Two of them pulled beer cans out of a paper grocery bag. A grizzled one in fatigues saluted Frank with a can. ‘Hey man.’
Frank nodded politely. ‘Evening.’
‘Want a beer?’
‘No thanks.’
‘What’s a matter?’
Frank shrugged. ‘Sure, why not.’
‘Yar. There ya go.’
Frank finished his calamari and drank the offered Pabst Blue Ribbon, watching the men settle around him. His benefactor and two of the others were dressed in the khaki camouflage fatigues that signified Vietnam Vet Down On Luck (Your Fault, Give Money). Sure enough, a cardboard sign with a long story scrawled in felt-tip on it protruded from one of their bags.
Next to the three vets, a slight man with a dark red beard and pony-tail sat on the table. The other three men were black, one of these a youth or even a boy. They sat down at Frank’s table. The youngster unpacked a box that contained a chess set, chessboard, and timer. The man who had offered Frank a beer came over and sat down across from the youth as he set the board. The pieces were cheap plastic, but the timer looked more expensive. The two started a game, the kid slapping the plunger on his side of the timer down after pauses averaging about fifteen seconds, while the vet usually depressed his with a slow touch, after a minute or more had passed, always declaring ‘Ah fuck.’

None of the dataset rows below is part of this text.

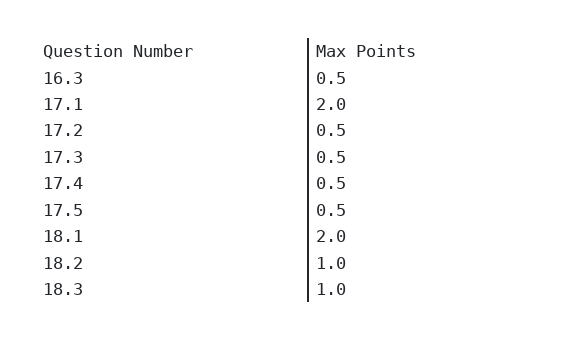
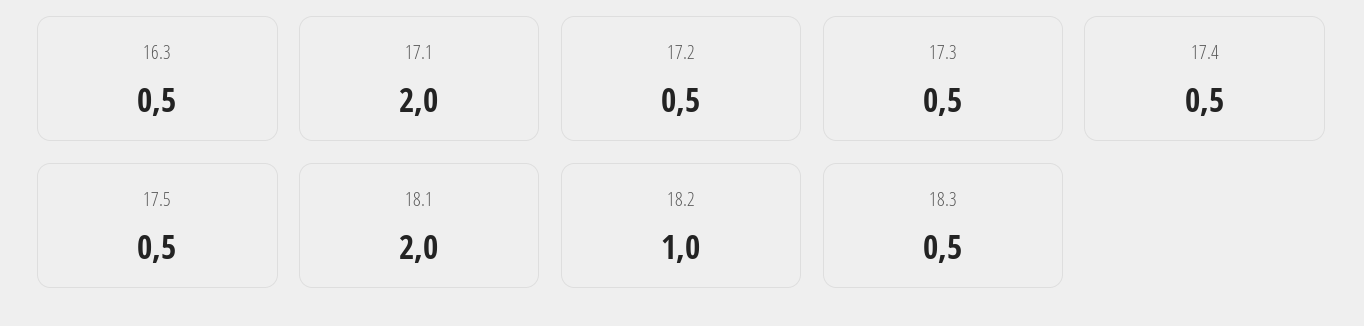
  {
    "16.3": 0.5,
    "17.1": 2,
    "17.2": 0.5,
    "17.3": 0.5,
    "17.4": 0.5,
    "17.5": 0.5,
    "18.1": 2,
    "18.2": 1,
-   "18.3": 1
+   "18.3": 0.5
  }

‘Want to play next?’ the boy asked Frank. ‘Bet you five dollars.’
‘I’m not good enough to play for money.’
‘Bet you that box of squid there.’
‘No way.’ Frank ate on while they continued. ‘You guys aren’t playing for money,’ he observed.
‘He already took all I got,’ the vet said. ‘Now I’m like pitching him batting practice. He’s dancing on my body, the little fucker.’
The boy shook his head. ‘You just ain’t paying attention.’
‘You wore me out, Chessman. You’re beating me when I’m down. You’re a fucking menace. I’m setting up my sneak attack.’
‘Checkmate.’
The other guys laughed.
Then three men ran into their little clearing. ‘Hi guys!’ they shouted as they hustled to the far end of the site.
‘What the hell?’ Frank said.
The big vet guffawed. ‘It’s the frisbee players!’
‘They’re always running,’ one of the other vets explained. He wore a VFW baseball cap and his face was dissolute and whiskery. He shouted to the runners: ‘Hey who’s winning!’
‘The wind!’ one of them replied.
‘Evening, gentlemen,’ another said. ‘Happy Thursday.’
‘Is that what it is?’
‘Hey who’s winning? Who’s winning?’
‘The wind is winning. We’re all winning.’
‘That’s what you say! I got my money on you now! Don’t you let me down now!’
The players faced a fairway of mostly open air to the north.
‘What’s your target?’ Frank called.
The tallest of them had blue eyes, gold-red dreadlocks, mostly gathered under a bandana, and a scraggly red-gold beard. He was the one who had greeted the homeless guys first. Now he paused and said to Frank, ‘The trashcan, down there by that light. Par four, little dogleg.’ He took a step and made his throw, a smooth uncoiling motion, and then the others threw and they were off into the dusk.
‘They run,’ the second vet explained.
‘Running frisbee golf?’
‘Yeah some people do it that way. Rolfing they call it, running golf. Not these guys though! They just run without no name for it. They don’t always use the regular targets either. There’s some baskets out here, they’re metal things with chains hanging from them. You got to hit the chains and the frisbees fall in a basket.’
‘Except they don’t,’ the first vet scoffed.
‘Yeah it’s a finicky sport. Like fucking golf, you know.’
Down the path Frank could see the runners picking up their frisbees and stopping for only a moment before throwing again.
‘How often do they come here?’
‘A lot!’
‘You can ask them, they’ll be back in a while. They run the course forward and back.’
They sat there, once or twice hearing the runners call out. Fifteen minutes later the men did indeed return, on the path they had left.
Frank said to the dreadlocked one, ‘Hey, can I follow you and learn the course?’